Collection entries
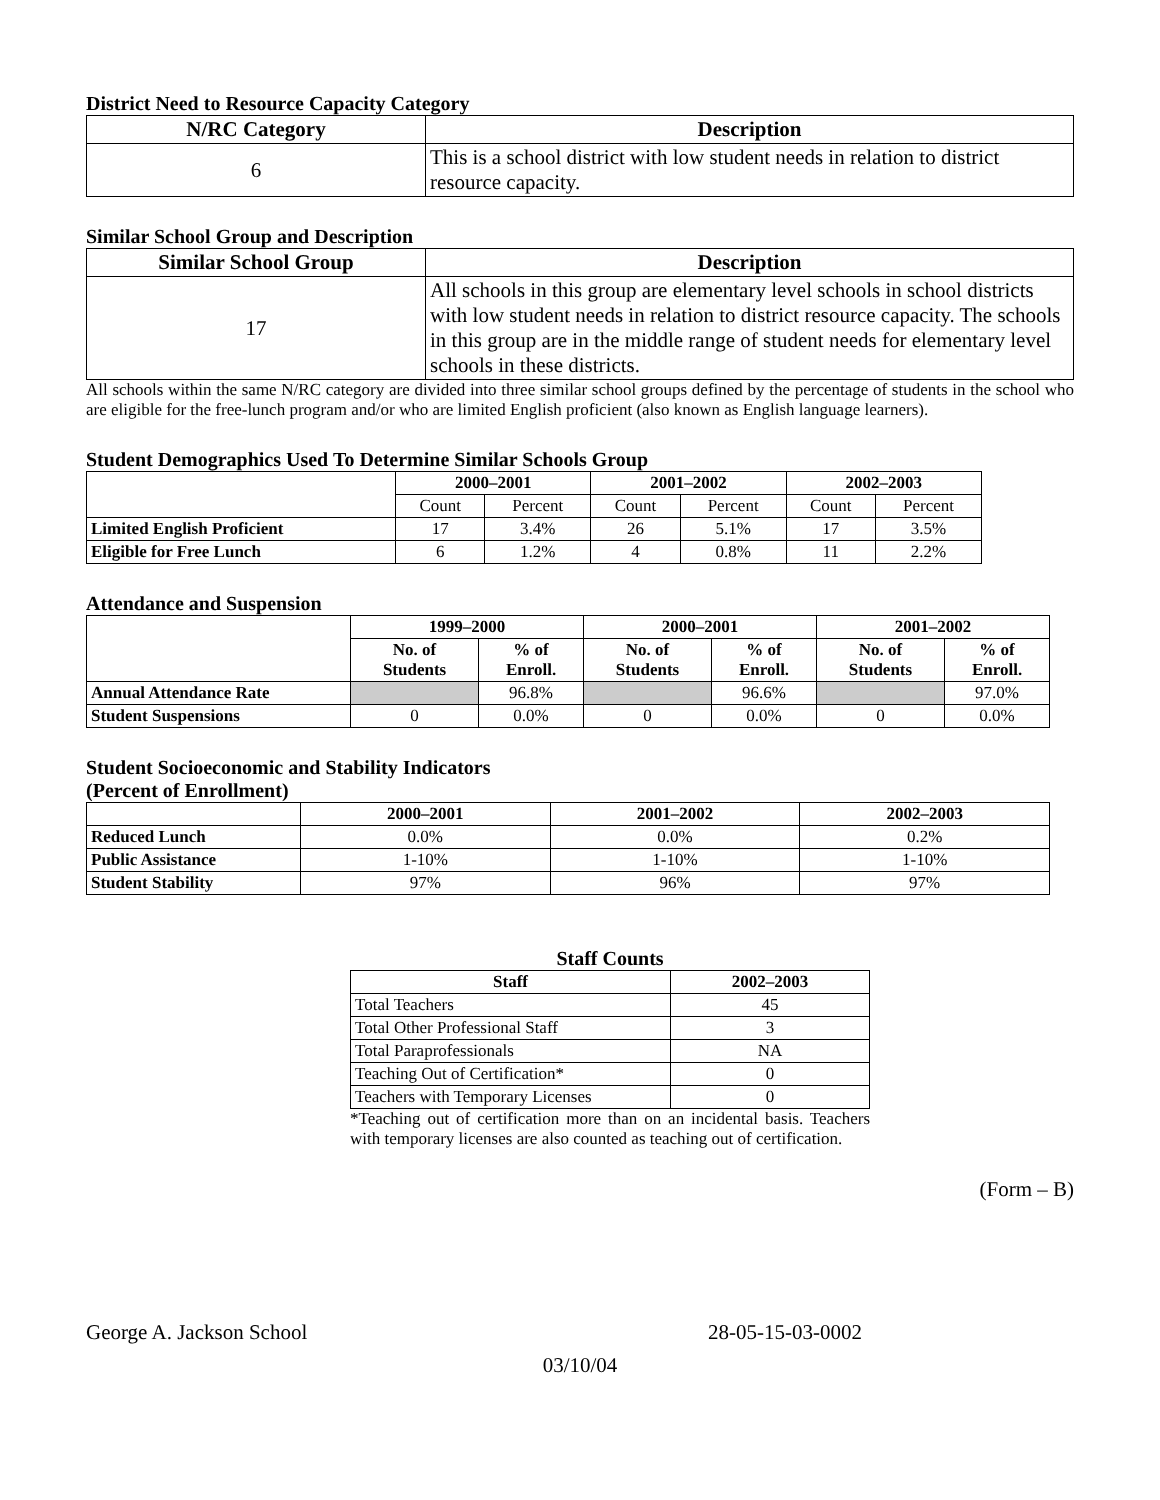District Need to Resource Capacity Category
| N/RC Category | Description |
| --- | --- |
| 6 | This is a school district with low student needs in relation to district resource capacity. |
Similar School Group and Description
| Similar School Group | Description |
| --- | --- |
| 17 | All schools in this group are elementary level schools in school districts with low student needs in relation to district resource capacity. The schools in this group are in the middle range of student needs for elementary level schools in these districts. |
All schools within the same N/RC category are divided into three similar school groups defined by the percentage of students in the school who are eligible for the free-lunch program and/or who are limited English proficient (also known as English language learners).
Student Demographics Used To Determine Similar Schools Group
| | 2000–2001 | | 2001–2002 | | 2002–2003 | |
| --- | --- | --- | --- | --- | --- | --- |
| | Count | Percent | Count | Percent | Count | Percent |
| Limited English Proficient | 17 | 3.4% | 26 | 5.1% | 17 | 3.5% |
| Eligible for Free Lunch | 6 | 1.2% | 4 | 0.8% | 11 | 2.2% |
Attendance and Suspension
| | 1999–2000 | | 2000–2001 | | 2001–2002 | |
| --- | --- | --- | --- | --- | --- | --- |
| | No. of Students | % of Enroll. | No. of Students | % of Enroll. | No. of Students | % of Enroll. |
| Annual Attendance Rate | | 96.8% | | 96.6% | | 97.0% |
| Student Suspensions | 0 | 0.0% | 0 | 0.0% | 0 | 0.0% |
Student Socioeconomic and Stability Indicators
(Percent of Enrollment)
| | 2000–2001 | 2001–2002 | 2002–2003 |
| --- | --- | --- | --- |
| Reduced Lunch | 0.0% | 0.0% | 0.2% |
| Public Assistance | 1-10% | 1-10% | 1-10% |
| Student Stability | 97% | 96% | 97% |
Staff Counts
| Staff | 2002–2003 |
| --- | --- |
| Total Teachers | 45 |
| Total Other Professional Staff | 3 |
| Total Paraprofessionals | NA |
| Teaching Out of Certification* | 0 |
| Teachers with Temporary Licenses | 0 |
*Teaching out of certification more than on an incidental basis. Teachers with temporary licenses are also counted as teaching out of certification.
(Form – B)
George A. Jackson School 28-05-15-03-0002
03/10/04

What to produce :: Without the pictures, retype all of the data above exactly.

Task output ::
District Need to Resource Capacity Category
| N/RC Category | Description |
| --- | --- |
| 6 | This is a school district with low student needs in relation to district resource capacity. |
Similar School Group and Description
| Similar School Group | Description |
| --- | --- |
| 17 | All schools in this group are elementary level schools in school districts with low student needs in relation to district resource capacity. The schools in this group are in the middle range of student needs for elementary level schools in these districts. |
All schools within the same N/RC category are divided into three similar school groups defined by the percentage of students in the school who are eligible for the free-lunch program and/or who are limited English proficient (also known as English language learners).
Student Demographics Used To Determine Similar Schools Group
| | 2000–2001 | | 2001–2002 | | 2002–2003 | |
| --- | --- | --- | --- | --- | --- | --- |
| | Count | Percent | Count | Percent | Count | Percent |
| Limited English Proficient | 17 | 3.4% | 26 | 5.1% | 17 | 3.5% |
| Eligible for Free Lunch | 6 | 1.2% | 4 | 0.8% | 11 | 2.2% |
Attendance and Suspension
| | 1999–2000 | | 2000–2001 | | 2001–2002 | |
| --- | --- | --- | --- | --- | --- | --- |
| | No. of Students | % of Enroll. | No. of Students | % of Enroll. | No. of Students | % of Enroll. |
| Annual Attendance Rate | | 96.8% | | 96.6% | | 97.0% |
| Student Suspensions | 0 | 0.0% | 0 | 0.0% | 0 | 0.0% |
Student Socioeconomic and Stability Indicators
(Percent of Enrollment)
| | 2000–2001 | 2001–2002 | 2002–2003 |
| --- | --- | --- | --- |
| Reduced Lunch | 0.0% | 0.0% | 0.2% |
| Public Assistance | 1-10% | 1-10% | 1-10% |
| Student Stability | 97% | 96% | 97% |
Staff Counts
| Staff | 2002–2003 |
| --- | --- |
| Total Teachers | 45 |
| Total Other Professional Staff | 3 |
| Total Paraprofessionals | NA |
| Teaching Out of Certification* | 0 |
| Teachers with Temporary Licenses | 0 |
*Teaching out of certification more than on an incidental basis. Teachers with temporary licenses are also counted as teaching out of certification.
(Form – B)
George A. Jackson School 28-05-15-03-0002
03/10/04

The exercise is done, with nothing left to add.